Interest paid is below $325. This is a new all-time low!
Goals
Savings:
I think we are pretty good here. Summer is coming up (which is a no/low-income time for us), but we are on track with our savings.
Retirement:
We max out both of our Roth IRAs and have for a while.
When Mr. C left grad school, we started contributing to a 403(b). Mr. C is on track to contribute $16,500 to his 403(b) this school year (up from around $14,500 last year). While that’s awesome, it is also $3,000 short of the max. We are hoping to max it out during the next school year.
It would feel great to know we are maxing out all retirement account options!
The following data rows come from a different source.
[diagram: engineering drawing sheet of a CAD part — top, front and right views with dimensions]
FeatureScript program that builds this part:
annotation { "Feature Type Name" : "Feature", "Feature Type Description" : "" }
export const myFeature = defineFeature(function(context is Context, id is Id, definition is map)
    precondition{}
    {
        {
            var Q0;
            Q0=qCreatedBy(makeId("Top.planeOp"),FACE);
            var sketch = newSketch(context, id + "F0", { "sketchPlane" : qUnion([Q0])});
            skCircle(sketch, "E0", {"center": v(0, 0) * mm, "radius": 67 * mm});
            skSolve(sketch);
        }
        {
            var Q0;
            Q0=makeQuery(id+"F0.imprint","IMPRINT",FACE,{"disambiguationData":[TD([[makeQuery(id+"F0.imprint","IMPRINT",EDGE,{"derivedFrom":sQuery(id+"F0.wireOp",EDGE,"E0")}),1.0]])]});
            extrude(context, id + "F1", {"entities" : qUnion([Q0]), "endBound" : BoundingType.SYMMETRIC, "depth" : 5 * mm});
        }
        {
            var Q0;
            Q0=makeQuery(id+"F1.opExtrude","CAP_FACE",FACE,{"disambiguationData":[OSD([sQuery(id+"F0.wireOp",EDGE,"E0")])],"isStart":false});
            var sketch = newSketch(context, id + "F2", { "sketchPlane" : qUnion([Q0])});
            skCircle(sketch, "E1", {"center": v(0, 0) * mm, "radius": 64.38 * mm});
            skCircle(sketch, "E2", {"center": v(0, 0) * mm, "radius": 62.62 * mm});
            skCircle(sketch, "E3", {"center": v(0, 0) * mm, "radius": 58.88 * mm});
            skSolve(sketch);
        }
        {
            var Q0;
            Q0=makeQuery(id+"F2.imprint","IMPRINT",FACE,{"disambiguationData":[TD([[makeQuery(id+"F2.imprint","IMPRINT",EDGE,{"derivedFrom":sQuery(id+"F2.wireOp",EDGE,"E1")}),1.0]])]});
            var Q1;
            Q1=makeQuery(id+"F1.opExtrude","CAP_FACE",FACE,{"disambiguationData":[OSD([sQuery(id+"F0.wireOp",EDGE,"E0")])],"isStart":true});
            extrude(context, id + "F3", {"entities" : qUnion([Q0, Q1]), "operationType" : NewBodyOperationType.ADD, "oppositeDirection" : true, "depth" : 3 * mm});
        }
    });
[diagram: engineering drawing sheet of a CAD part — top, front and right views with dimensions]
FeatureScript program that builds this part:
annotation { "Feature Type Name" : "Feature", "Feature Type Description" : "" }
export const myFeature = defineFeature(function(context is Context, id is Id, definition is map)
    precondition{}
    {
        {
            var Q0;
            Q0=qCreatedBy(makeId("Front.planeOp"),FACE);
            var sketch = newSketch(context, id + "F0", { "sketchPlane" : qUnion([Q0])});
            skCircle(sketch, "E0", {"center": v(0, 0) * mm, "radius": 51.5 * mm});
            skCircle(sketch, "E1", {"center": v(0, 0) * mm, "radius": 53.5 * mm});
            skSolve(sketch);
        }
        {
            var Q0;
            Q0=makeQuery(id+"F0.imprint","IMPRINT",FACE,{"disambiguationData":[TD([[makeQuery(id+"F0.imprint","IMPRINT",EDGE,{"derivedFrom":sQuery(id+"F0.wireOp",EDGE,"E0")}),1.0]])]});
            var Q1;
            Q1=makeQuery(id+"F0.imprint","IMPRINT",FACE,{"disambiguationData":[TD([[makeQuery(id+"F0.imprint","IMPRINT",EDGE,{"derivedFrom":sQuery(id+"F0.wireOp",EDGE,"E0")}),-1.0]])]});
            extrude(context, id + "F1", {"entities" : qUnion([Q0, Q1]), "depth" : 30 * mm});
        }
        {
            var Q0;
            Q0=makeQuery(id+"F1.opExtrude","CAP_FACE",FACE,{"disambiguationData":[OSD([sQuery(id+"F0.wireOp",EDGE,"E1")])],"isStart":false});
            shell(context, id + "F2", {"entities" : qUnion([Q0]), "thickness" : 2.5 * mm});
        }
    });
On top of that, as an educator, Mr. C should have a healthy pension when retirement comes. It’s on track to cover about one half of his regular salary. He plans to retire the year our youngest graduates from high school.
Property:
We don’t have plans to move from our current home, and we don’t have plans to buy or sell any rental properties. Although having an investment property has really helped our financial position over the past several years, it is NOT passive income. We don’t want to take on any more properties.
We plan to sell our rental a few years from retirement on a 1031 exchange and buy a rental somewhere we actually want to retire. Then we can have the option to turn that rental into a primary residence and avoid paying capital gains taxes. That’s a long time off still…and a few conversations with a tax professional will have to happen.
No current plans for a new car, although that could change if we find a good deal on a minivan that qualifies for all the clean vehicle rebates that our Clarity did.
Liabilities:
We paid over $20,000 toward our rental mortgage last year. We should pay it off completely next month!
Then we can turn our attention to the car loan. It is at 1.9%, so interest is not such a big deal on it, but having a car loan is most definitely not something either of us likes.
Whew! There it is. Another month come and gone and happily our net worth is still growing.